◆ **TASK DETAILS**
Scan the entries below. Return every line that includes "created".
THE DATA Start Marker
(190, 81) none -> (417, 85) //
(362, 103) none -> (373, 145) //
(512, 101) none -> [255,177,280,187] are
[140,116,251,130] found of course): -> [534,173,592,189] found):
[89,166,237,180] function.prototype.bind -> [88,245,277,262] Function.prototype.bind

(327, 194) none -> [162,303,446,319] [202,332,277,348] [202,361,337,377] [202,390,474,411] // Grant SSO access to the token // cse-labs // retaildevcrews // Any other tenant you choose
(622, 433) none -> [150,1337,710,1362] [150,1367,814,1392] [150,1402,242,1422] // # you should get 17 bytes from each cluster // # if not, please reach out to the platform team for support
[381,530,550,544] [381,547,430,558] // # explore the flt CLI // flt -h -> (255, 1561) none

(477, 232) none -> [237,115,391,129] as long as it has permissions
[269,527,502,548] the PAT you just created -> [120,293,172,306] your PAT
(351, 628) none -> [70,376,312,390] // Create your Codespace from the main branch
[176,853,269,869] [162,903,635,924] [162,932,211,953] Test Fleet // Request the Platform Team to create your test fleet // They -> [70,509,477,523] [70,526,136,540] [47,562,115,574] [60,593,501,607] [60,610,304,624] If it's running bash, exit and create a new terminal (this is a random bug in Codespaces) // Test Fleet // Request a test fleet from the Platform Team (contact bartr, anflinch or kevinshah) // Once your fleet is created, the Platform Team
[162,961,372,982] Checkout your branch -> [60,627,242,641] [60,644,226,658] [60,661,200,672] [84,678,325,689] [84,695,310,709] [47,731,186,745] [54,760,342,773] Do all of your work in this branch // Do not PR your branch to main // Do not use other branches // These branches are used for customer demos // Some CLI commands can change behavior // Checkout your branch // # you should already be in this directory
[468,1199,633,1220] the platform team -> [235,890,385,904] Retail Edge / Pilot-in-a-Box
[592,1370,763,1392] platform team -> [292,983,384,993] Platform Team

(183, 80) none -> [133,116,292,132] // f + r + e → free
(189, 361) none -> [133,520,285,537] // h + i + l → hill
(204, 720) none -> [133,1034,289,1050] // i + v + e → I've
THE DATA End Marker
◆ **SOLUTION**
[269,527,502,548] the PAT you just created -> [120,293,172,306] your PAT
[176,853,269,869] [162,903,635,924] [162,932,211,953] Test Fleet // Request the Platform Team to create your test fleet // They -> [70,509,477,523] [70,526,136,540] [47,562,115,574] [60,593,501,607] [60,610,304,624] If it's running bash, exit and create a new terminal (this is a random bug in Codespaces) // Test Fleet // Request a test fleet from the Platform Team (contact bartr, anflinch or kevinshah) // Once your fleet is created, the Platform Team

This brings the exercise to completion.